Hari semakin gelap. Fajar mulai melihatkan rupanya. Sudah cukup banyak aku berbincang dengannya. Aku adalah Pocong yang takut akan suasana menjelang malam. Jadi kuputuskan untuk pamit pulang dengannya.
“Aku pulang dulu ya, Bel. Aku harus ngangkatin jemurannya Mpok Surti, ibu kost aku.” kataku ngeles.
“Oh iya iya, Cong. Hem, makasih ya buat perkenalannya. Hati-hati di jalan juga ya.” tanggapnya manis.
Aku tersenyum padanya. Meloncat-loncat sendiri bagai Pocong Ganteng yang Jomblo seumur hidup.
Bahkan, setahun lalu aku memperebutkan Piala Emas dalam Pocong Awards. Aku memenangkannya dengan predikat Pocong Ganteng Tapi Jomblo. Sedikit bangganya, tapi banyak malunya. Gantengnya sih udah terbukti dua kelinci. Kalau Jomblonya sih, untuk tahun ini sepertinya tidak. Aku yakin Belkun akan menjadi calon istri masa depanku nanti.
Loncatku semakin membara, aku menuju rumah Mpok Surti. Kuceritakan semua bahagia yang kualami dengannya. Segala sudut yang kubagi dengannya. Serta segala canda yang ia beri kepadaku. Ia begitu spesial dan termasuk spesies langka.
***
Pagi ini, aku telah janjian pada Belkun untuk mengajaknya kencan. Tak lupa, aku dandan dulu di kaca. Mengangkat kedua alisku dan senyum-senyum sendiri melihat ketampananku. Aku menuju kediaman Belkun.
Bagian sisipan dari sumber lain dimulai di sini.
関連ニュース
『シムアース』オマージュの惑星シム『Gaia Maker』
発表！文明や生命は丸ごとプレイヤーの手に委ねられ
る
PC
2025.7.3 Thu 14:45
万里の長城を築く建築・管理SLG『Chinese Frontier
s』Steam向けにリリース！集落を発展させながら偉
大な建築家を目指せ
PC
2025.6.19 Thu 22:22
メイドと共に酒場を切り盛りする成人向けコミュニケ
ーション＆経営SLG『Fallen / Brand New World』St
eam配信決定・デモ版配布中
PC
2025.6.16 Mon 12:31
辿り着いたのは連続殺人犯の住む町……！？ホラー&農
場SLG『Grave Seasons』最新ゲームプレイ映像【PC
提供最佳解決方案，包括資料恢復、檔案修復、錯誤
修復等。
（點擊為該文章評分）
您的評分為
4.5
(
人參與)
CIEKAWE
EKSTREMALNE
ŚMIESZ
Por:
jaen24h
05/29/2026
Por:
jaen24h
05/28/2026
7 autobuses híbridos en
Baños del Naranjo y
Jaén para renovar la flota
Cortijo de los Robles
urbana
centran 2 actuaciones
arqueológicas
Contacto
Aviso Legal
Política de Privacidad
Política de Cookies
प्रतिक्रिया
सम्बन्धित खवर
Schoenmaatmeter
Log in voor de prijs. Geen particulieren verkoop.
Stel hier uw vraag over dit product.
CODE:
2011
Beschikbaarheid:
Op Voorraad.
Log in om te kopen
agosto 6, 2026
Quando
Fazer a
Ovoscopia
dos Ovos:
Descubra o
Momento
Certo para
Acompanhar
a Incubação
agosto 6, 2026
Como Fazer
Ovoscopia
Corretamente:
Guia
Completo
Setibanya, aku terhenti dan kulihat Belkun dengan Pocong lain dari belakang pohon beringin. Aku pun geram, marah dan kesal. Aku mendekati mereka.
“Belkun..” kataku.
“He..iya, Cong. Em..kenalin ya. Ini...” jelas Belkun gugup dan dihentikan olehku.
“Udah, Bel. Aku tahu. Makasih ya kamu udah mau nyisain sedikit waktumu untukku. Aku pamit, Bel.” jawabku lirih.
Bela hanya memberiku senyum kecilnya. Kutahu, ia jauh merasakan kebahagiaan dengan Pocong itu.
“Jaga dia baik-baik ya, Bro.” kataku pada Pocong itu.
Aku tertunduk pasrah dan meninggalkan mereka. Kutengok mereka lagi dalam setengah langkahku. Mereka tersenyum ria, tertawa girang, dan ini cukup membuatku iri.
Aku menuju kuburan Mpok Surti dan kebetulan sekali ia sedang menyiram tanaman. Aku dan Mpok Surti seperti sebuah lemper abon. Aku bungkusnya, Mpok Surti lempernya.
Aku mendekati Mpok Surti. Ketika aku galau, aku selalu mengandalkan selang unruk menyiram tanamannya. Maka dari itu, tak asing bagi Mpok Surti untuk mengguyur perlahan aliran air selangnya dari kepalaku. Aliran air mataku jauh lebih deras dari selang Mpok Surti.
Tangisku tak terbendung. Sampai akhirnya Mpok Surti mengambil ember didekatnya dan menadangi air mataku yang terus mengalir. Aku pun mengikuti perintahnya. Mpok Surti satu-satunya orang yang terdekat denganku. Aku dan Mpok Surti memang seperti Nina dan Kelvin dalam sinetron remaja Putih Babu-Babu, dan sangat dekat.